- _Data provided_:
== Segment start ==
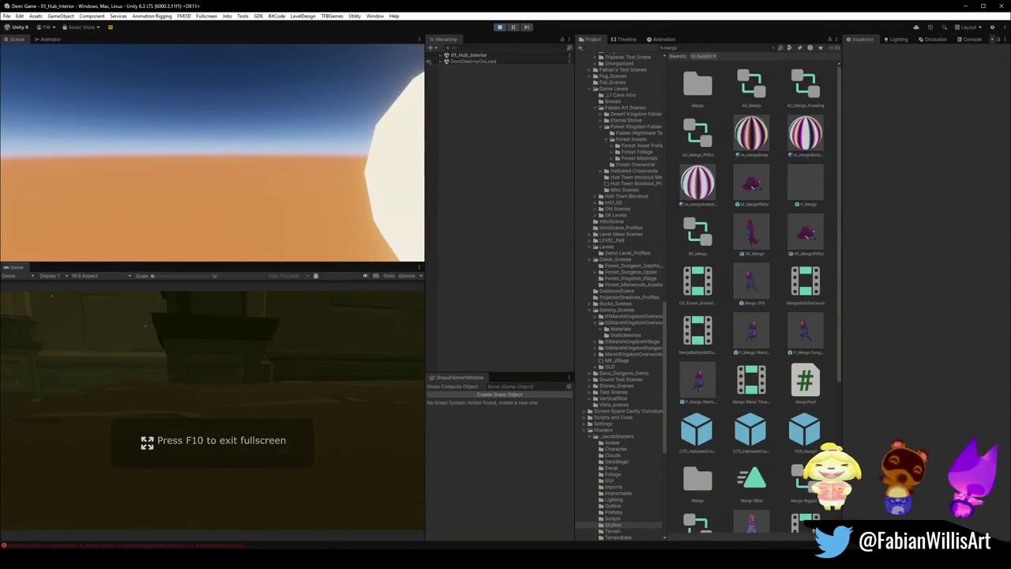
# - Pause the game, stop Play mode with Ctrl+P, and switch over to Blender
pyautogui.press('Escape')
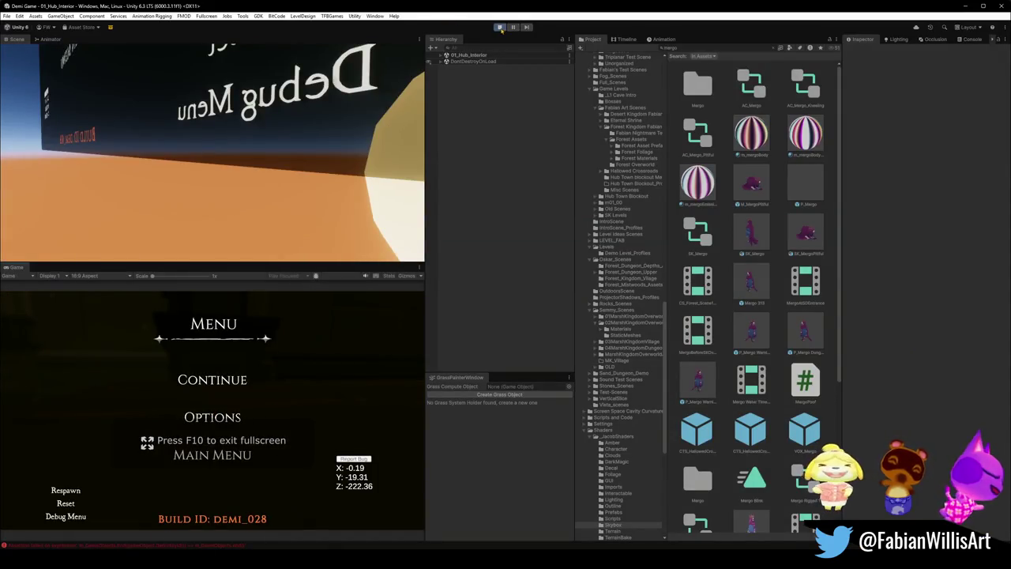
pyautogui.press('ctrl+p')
== Segment end ==
== Segment start ==
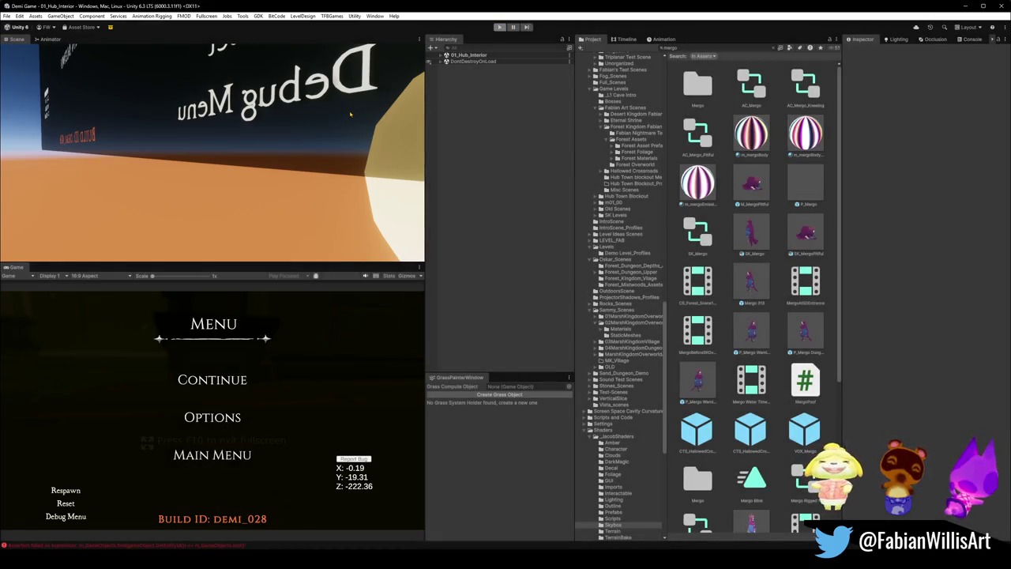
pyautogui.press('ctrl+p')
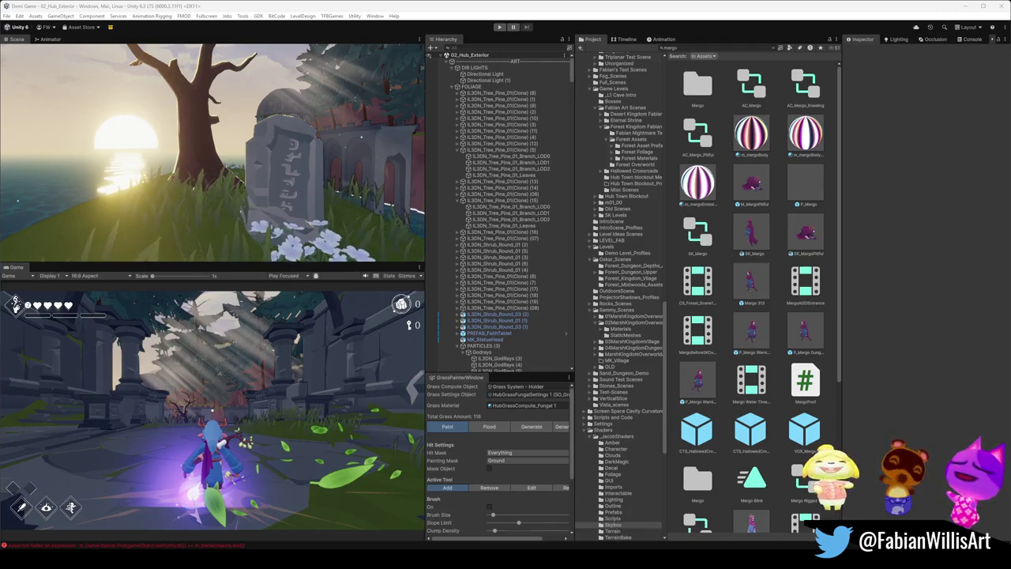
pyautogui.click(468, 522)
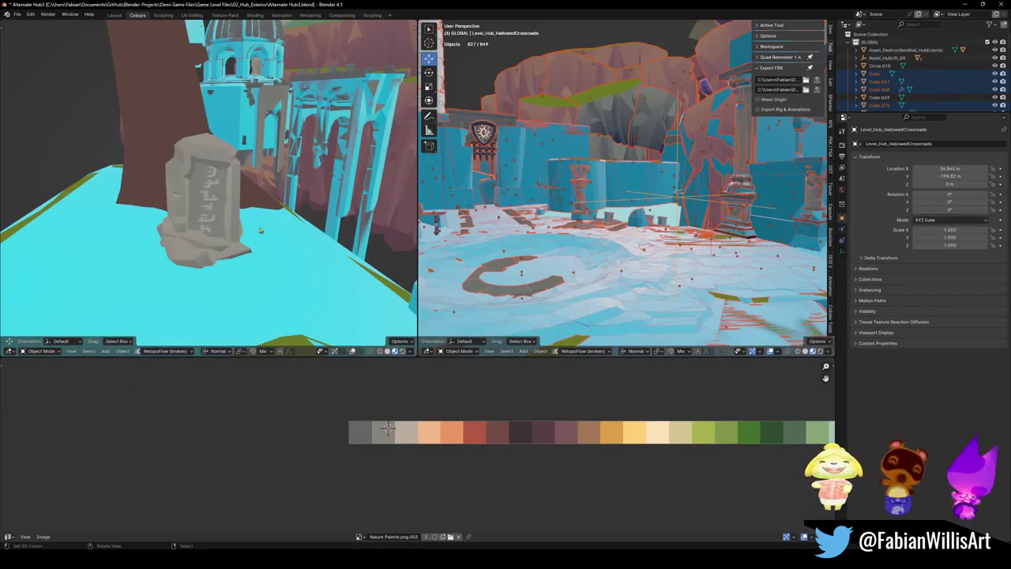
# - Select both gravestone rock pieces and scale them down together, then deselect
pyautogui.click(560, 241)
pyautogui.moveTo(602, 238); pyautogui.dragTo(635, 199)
== Segment end ==
== Segment start ==
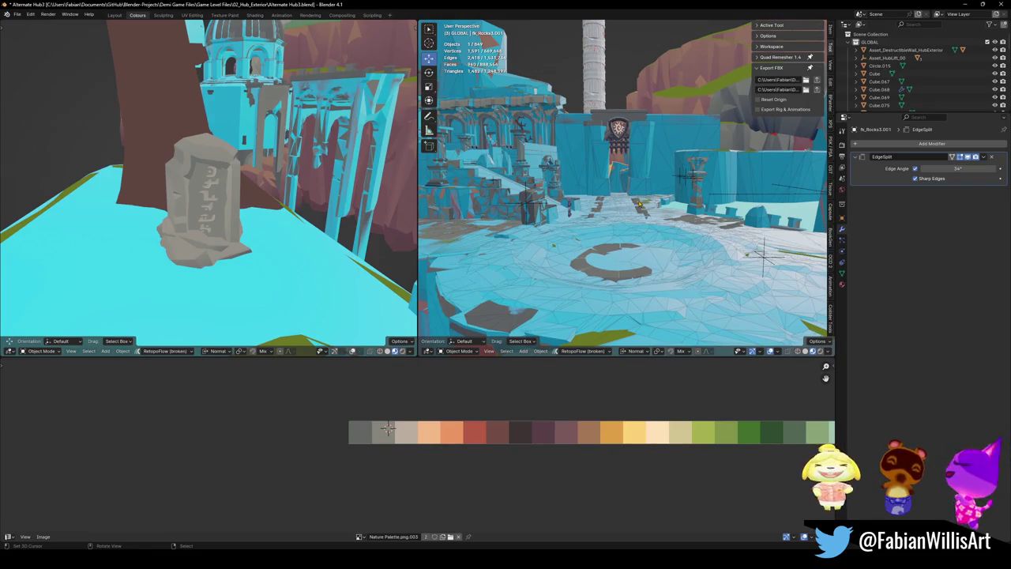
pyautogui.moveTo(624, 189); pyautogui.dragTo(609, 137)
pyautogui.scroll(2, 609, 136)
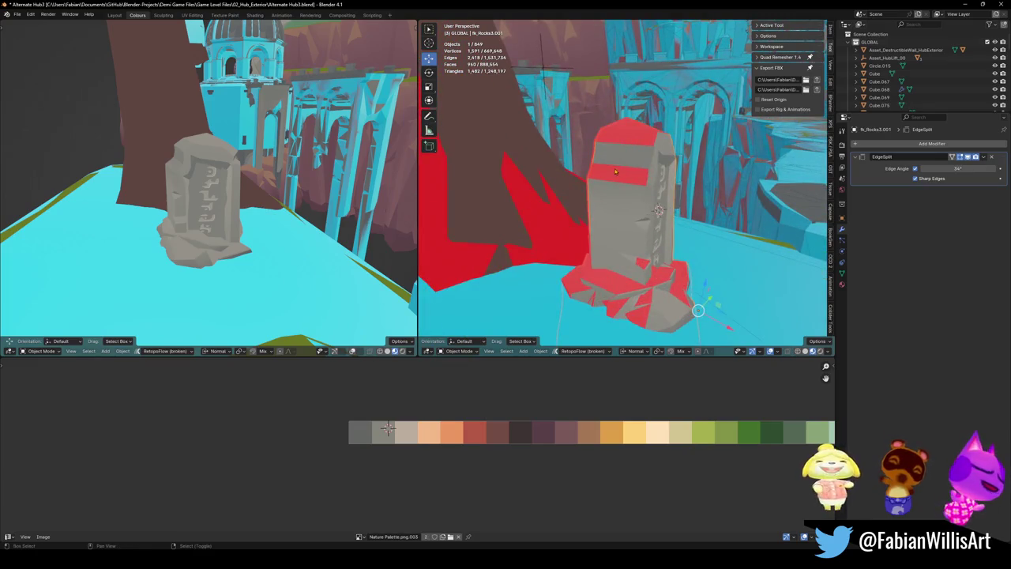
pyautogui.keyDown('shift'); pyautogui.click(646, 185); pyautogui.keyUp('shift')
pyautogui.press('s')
== Segment end ==
- _Task description_:
Nothing but the lines from the one with "pyautogui.scroll(2, 609, 136)" up to and including the one with "pyautogui.press('s')" should be printed, exactly as they read above. Please keep the pictures out.

- _Exercise solution_:
pyautogui.scroll(2, 609, 136)
pyautogui.keyDown('shift'); pyautogui.click(646, 185); pyautogui.keyUp('shift')
pyautogui.press('s')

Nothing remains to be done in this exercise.